On Sep 16, 2013, at 1:21 PM, Ken Thomases wrote:
On Sep 16, 2013, at 12:55 PM, Alexandre Julliard wrote:
It's better to avoid adding entry points that don't correspond to Windows APIs. Instead you should request the info when you need it.
Cocoa makes use of the size limits "spontaneously", not just at the time when the user begins to resize a window. On OS X 10.7 and later, the user can resize windows by their edges and the cursor changes to show the available operations. So the limits need to be set in advance and updated whenever the app would respond differently to WM_GETMINMAXINFO. Since I have no way of knowing in advance when it might do so, I figured I would either have to poll (more or less) or piggyback on user32's queries.
Also, it's not clear to me that apps will tolerate WM_GETMINMAXINFO occurring at times when Windows would not send it.
Well, the first "app" that doesn't tolerate it is the user32 test suite.

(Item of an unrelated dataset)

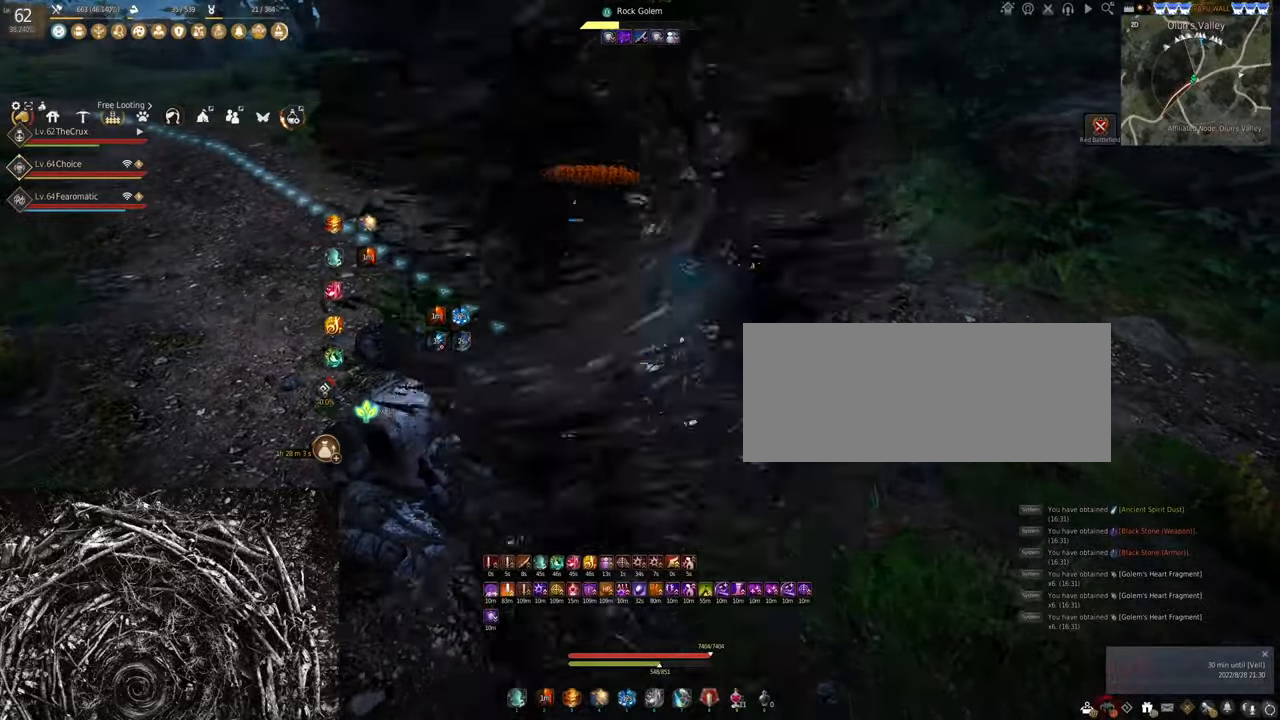
{"keys": [], "mouse": ["right"], "events": []}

Other than when a user starts to resize a window, any other time I could think of to send WM_GETMINMAXINFO causes test failures.
For now, I've sent new versions of the patches which only get the info at the start of a resize. Until then, Cocoa won't know the size limits and may display incorrect resize cursors at the window edges.
Any suggestions on other times/ways I could query the min/max info without generating messages that will break the tests?